> JOB
No pictures belong in the answer. Repeat all the entries exactly.

> SOURCE MATERIAL
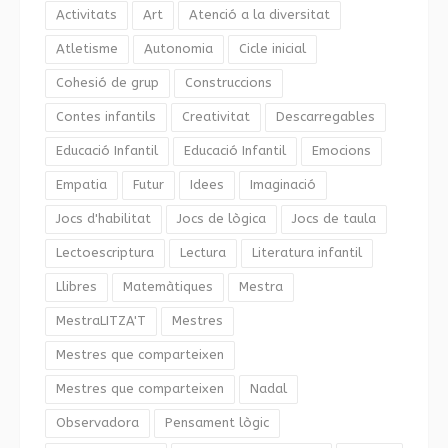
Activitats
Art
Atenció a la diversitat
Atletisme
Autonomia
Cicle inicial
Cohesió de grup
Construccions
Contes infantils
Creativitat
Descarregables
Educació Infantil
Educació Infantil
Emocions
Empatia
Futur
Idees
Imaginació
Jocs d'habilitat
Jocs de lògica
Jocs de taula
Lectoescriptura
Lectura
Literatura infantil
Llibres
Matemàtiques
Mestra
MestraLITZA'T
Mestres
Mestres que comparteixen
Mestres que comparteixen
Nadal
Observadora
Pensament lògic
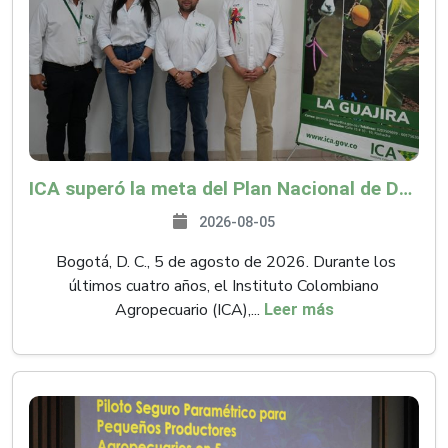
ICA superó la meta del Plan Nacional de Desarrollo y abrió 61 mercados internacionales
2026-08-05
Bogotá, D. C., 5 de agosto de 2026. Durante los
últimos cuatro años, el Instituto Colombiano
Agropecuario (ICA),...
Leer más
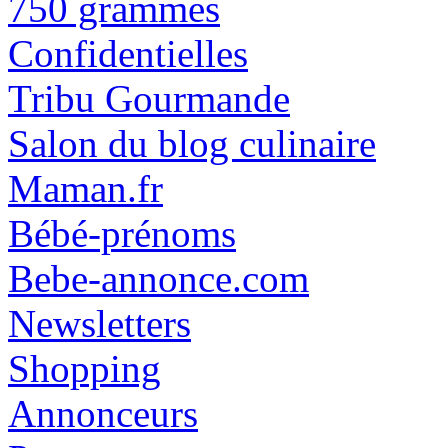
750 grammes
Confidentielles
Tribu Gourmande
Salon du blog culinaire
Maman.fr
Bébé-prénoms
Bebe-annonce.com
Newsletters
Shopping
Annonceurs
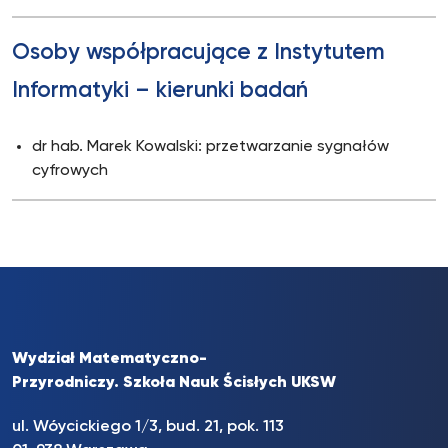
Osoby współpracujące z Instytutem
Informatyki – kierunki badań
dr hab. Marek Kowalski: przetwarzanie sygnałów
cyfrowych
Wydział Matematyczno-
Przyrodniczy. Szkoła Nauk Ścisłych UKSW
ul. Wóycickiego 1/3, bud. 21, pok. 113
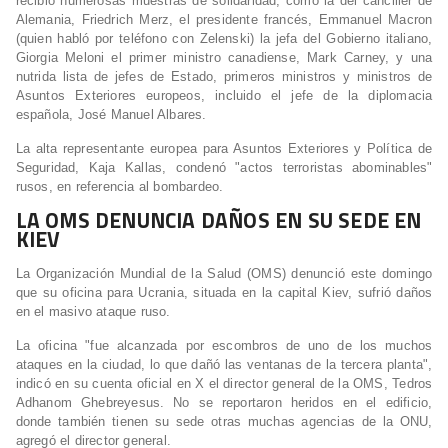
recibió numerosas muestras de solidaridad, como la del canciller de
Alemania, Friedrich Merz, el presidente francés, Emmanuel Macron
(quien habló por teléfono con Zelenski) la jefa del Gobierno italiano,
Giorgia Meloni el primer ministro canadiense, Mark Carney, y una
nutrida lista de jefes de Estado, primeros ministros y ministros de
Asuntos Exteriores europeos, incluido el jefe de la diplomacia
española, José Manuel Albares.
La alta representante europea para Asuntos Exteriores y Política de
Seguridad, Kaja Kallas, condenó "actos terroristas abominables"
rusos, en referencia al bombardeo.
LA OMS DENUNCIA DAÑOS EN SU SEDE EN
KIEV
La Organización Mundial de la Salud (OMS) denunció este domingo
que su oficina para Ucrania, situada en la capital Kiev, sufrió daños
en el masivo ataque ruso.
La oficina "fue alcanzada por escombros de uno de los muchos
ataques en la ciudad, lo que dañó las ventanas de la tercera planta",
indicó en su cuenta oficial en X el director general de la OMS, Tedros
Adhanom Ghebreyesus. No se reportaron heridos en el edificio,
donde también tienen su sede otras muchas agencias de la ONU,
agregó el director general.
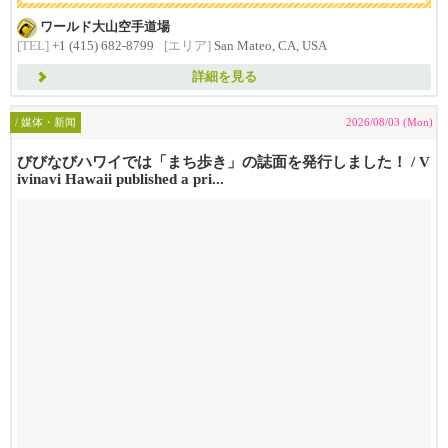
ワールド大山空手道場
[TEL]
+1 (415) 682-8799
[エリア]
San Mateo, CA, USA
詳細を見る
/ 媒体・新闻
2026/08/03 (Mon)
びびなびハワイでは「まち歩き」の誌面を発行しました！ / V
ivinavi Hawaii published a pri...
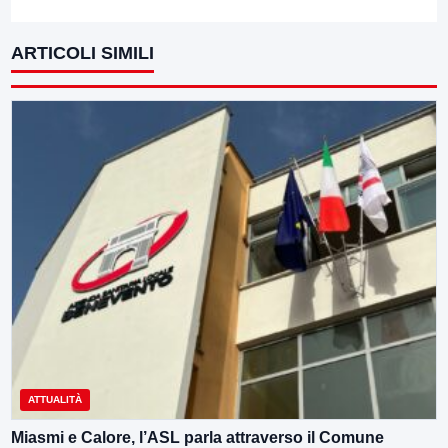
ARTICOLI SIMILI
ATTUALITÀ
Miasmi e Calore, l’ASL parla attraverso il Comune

> EXERCISE RESULT
Activitats
Art
Atenció a la diversitat
Atletisme
Autonomia
Cicle inicial
Cohesió de grup
Construccions
Contes infantils
Creativitat
Descarregables
Educació Infantil
Educació Infantil
Emocions
Empatia
Futur
Idees
Imaginació
Jocs d'habilitat
Jocs de lògica
Jocs de taula
Lectoescriptura
Lectura
Literatura infantil
Llibres
Matemàtiques
Mestra
MestraLITZA'T
Mestres
Mestres que comparteixen
Mestres que comparteixen
Nadal
Observadora
Pensament lògic
ICA superó la meta del Plan Nacional de Desarrollo y abrió 61 mercados internacionales
2026-08-05
Bogotá, D. C., 5 de agosto de 2026. Durante los
últimos cuatro años, el Instituto Colombiano
Agropecuario (ICA),...
Leer más
750 grammes
Confidentielles
Tribu Gourmande
Salon du blog culinaire
Maman.fr
Bébé-prénoms
Bebe-annonce.com
Newsletters
Shopping
Annonceurs
Osoby współpracujące z Instytutem
Informatyki – kierunki badań
dr hab. Marek Kowalski: przetwarzanie sygnałów
cyfrowych
Wydział Matematyczno-
Przyrodniczy. Szkoła Nauk Ścisłych UKSW
ul. Wóycickiego 1/3, bud. 21, pok. 113
recibió numerosas muestras de solidaridad, como la del canciller de
Alemania, Friedrich Merz, el presidente francés, Emmanuel Macron
(quien habló por teléfono con Zelenski) la jefa del Gobierno italiano,
Giorgia Meloni el primer ministro canadiense, Mark Carney, y una
nutrida lista de jefes de Estado, primeros ministros y ministros de
Asuntos Exteriores europeos, incluido el jefe de la diplomacia
española, José Manuel Albares.
La alta representante europea para Asuntos Exteriores y Política de
Seguridad, Kaja Kallas, condenó "actos terroristas abominables"
rusos, en referencia al bombardeo.
LA OMS DENUNCIA DAÑOS EN SU SEDE EN
KIEV
La Organización Mundial de la Salud (OMS) denunció este domingo
que su oficina para Ucrania, situada en la capital Kiev, sufrió daños
en el masivo ataque ruso.
La oficina "fue alcanzada por escombros de uno de los muchos
ataques en la ciudad, lo que dañó las ventanas de la tercera planta",
indicó en su cuenta oficial en X el director general de la OMS, Tedros
Adhanom Ghebreyesus. No se reportaron heridos en el edificio,
donde también tienen su sede otras muchas agencias de la ONU,
agregó el director general.
ワールド大山空手道場
[TEL]
+1 (415) 682-8799
[エリア]
San Mateo, CA, USA
詳細を見る
/ 媒体・新闻
2026/08/03 (Mon)
びびなびハワイでは「まち歩き」の誌面を発行しました！ / V
ivinavi Hawaii published a pri...
ARTICOLI SIMILI
ATTUALITÀ
Miasmi e Calore, l’ASL parla attraverso il Comune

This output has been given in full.